Ce jeudi 30 avril, l'armée israélienne a intercepté une partie de la "Flottille mondiale Sumud" qui tentait de briser le blocus de Gaza, au large de la Crète. Selon les autorités israéliennes, 175 militants, comprenant 11 Français et 24 Italiens, ont été arrêtés dans des eaux internationales.
Ce qu’il faut retenir :
L'armée israélienne a intercepté une flottille au large de la Crète, arrêtant au moins 175 militants, dont des Français.
Parmi les arrestations, figure Raphaëlle Primet, élue PCF à Paris, qui a fait l'objet de critiques qualifiant l'opération de "kidnapping".
Une trentaine d'autres navires continuent leur chemin vers Gaza après l'interception des forces israéliennes.
Cette opération soulève des inquiétudes parmi les militants et les gouvernements concernés.

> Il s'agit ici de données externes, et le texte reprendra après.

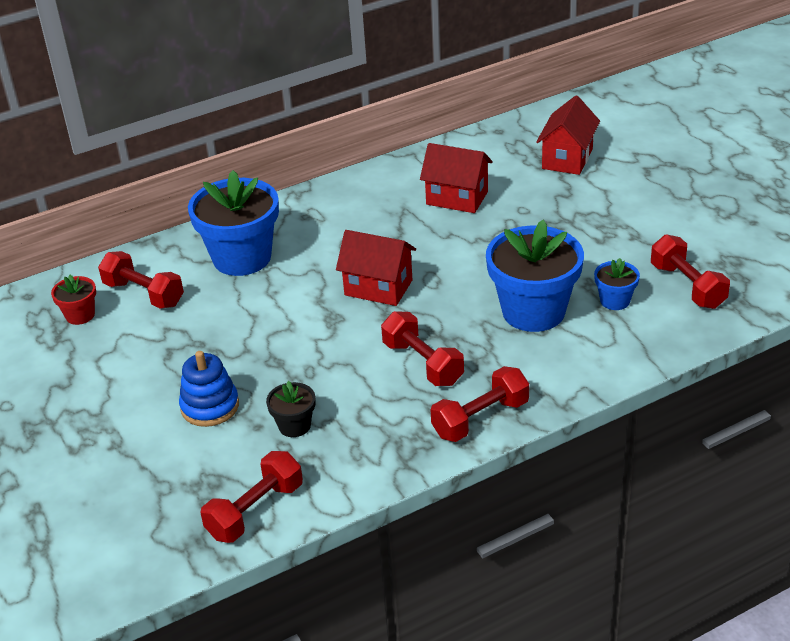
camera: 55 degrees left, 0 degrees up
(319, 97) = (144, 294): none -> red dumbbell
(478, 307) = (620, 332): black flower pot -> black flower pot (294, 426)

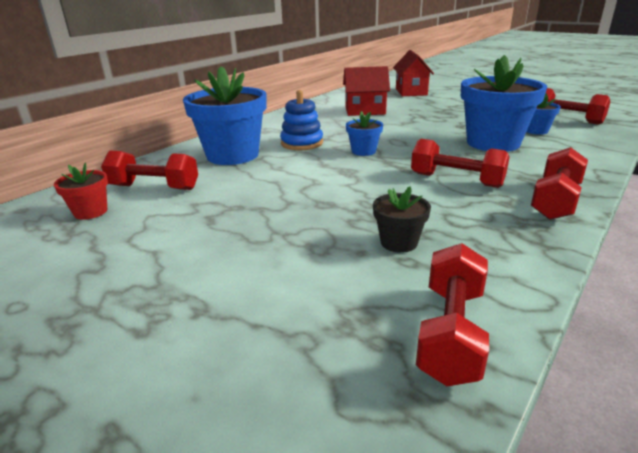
camera: 25 degrees left, 10 degrees down
(210, 406) = (291, 248): blue stacking toy -> blue stacking toy (302, 143)
(378, 288) = (363, 151): red house -> blue flower pot

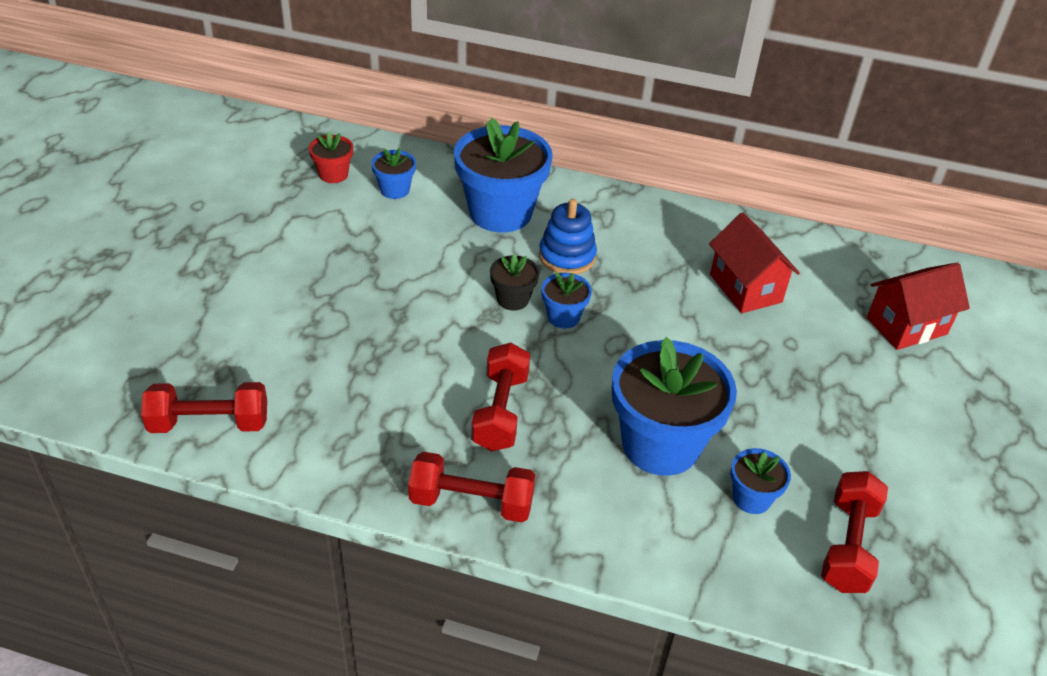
camera: 65 degrees right, 15 degrees up
(154, 187) = (395, 190): red dumbbell -> blue flower pot
(399, 242) = (334, 379): black flower pot -> black flower pot (513, 299)

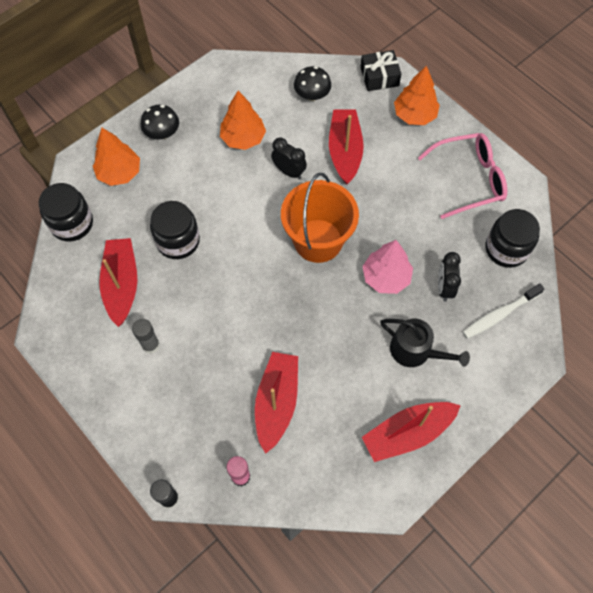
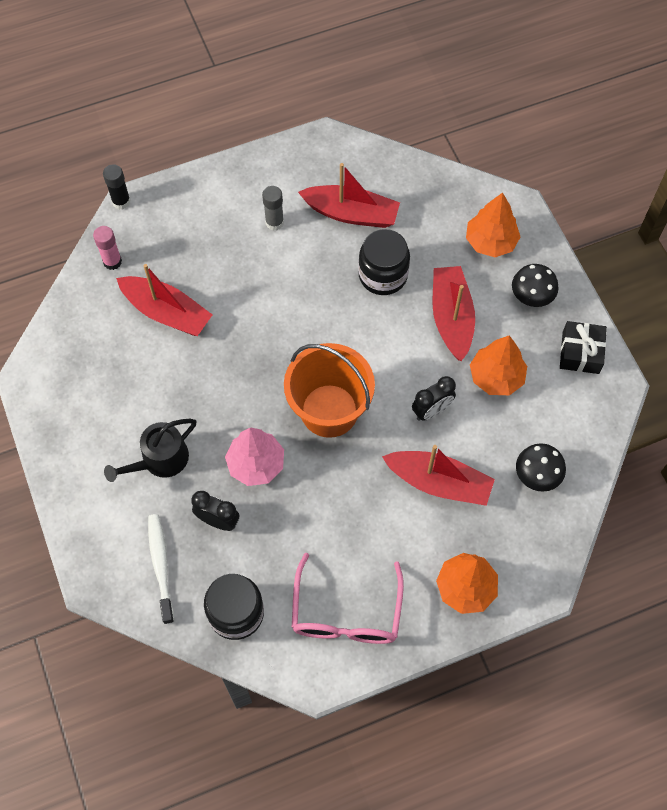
camera: 110 degrees right, 0 degrees up
(72, 223) = (441, 186): black jar -> none
(379, 77) = (541, 568): black gift -> black gift (580, 352)
(407, 433) = (80, 418): red boat -> red boat (451, 317)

Hélène Coron, représentante de la Flottille mondiale Sumud, a rapporté lors d'une conférence de presse en ligne que « nos embarcations ont été abordées par des forces militaires israéliennes qui se sont identifiées. » Elle ajoute que les intervenants ont pointé des armes et ont ordonné aux passagers de se placer à l'avant des bateaux dans une position humiliante.
« Jamais auparavant une telle intervention n'avait eu lieu si loin des côtes israéliennes », déclare Yasmine Scola, un membre de l'équipage, soulignant les implications d'un acte qualifié de "kidnapping" par les organisateurs. Ces derniers ont prévu d'envoyer des fournitures essentielles telles que des denrées alimentaires et du matériel scolaire.
Une trentaine de bateaux toujours en route
Selon les communications officielles, parmi les Français détenus se trouve Raphaëlle Primet, qui a été l'objet d'une demande d'intervention rapide par le Parti Communiste français. Fabien Roussel, son dirigeant, a insisté auprès du ministre des Affaires étrangères pour que des mesures soient prises afin d'assurer la libération des captifs.
De son côté, le gouvernement italien a également réagi, exigeant la libération immédiate de ses nationaux. Oren Marmorstein, porte-parole du ministère israélien des Affaires étrangères, a justifié cette incursion : « L'opération a été menée pacifiquement dans un cadre légal pour prévenir toute violation du blocus de Gaza. »
Des vérifications effectuées par l'AFP, sur la base d'informations de navigation, confirment que les bateaux ont bien été interceptés dans la zone économique exclusive grecque. Environ trente autres embarcations continuent leur route, principalement au sud de la Crète.
Pas la première flottille interceptée
Ce n'est pas la première fois que de telles interceptations se produisent. En 2025, une opération similaire avait attiré l'attention internationale, et selon des données des organisateurs, 22 des initialement 58 navires avaient été maîtrisés par les forces israéliennes, déclenchant des réserves et des critiques au niveau mondial. Les organisateurs avaient alors perdu contact avec plusieurs d'entre eux.
Cette flottille, partie de Marseille, Barcelone et Syracuse, avait comme objectif de fournir une aide humanitaire à Gaza, sous blocus israélien depuis 2007. De plus, les tensions entre Israël et le Hamas ont exacerbé les problèmes humanitaires, enraignant les perspectives de paix dans cette zone déjà instable.
Les militants, qui incluent des figures notables comme Greta Thunberg, ont allumé une étincelle d'indignation non seulement en France mais aussi en Europe, à travers des appels à la libération de tous les détenus et à un respect plus strict des droits humains en mer Méditerranée.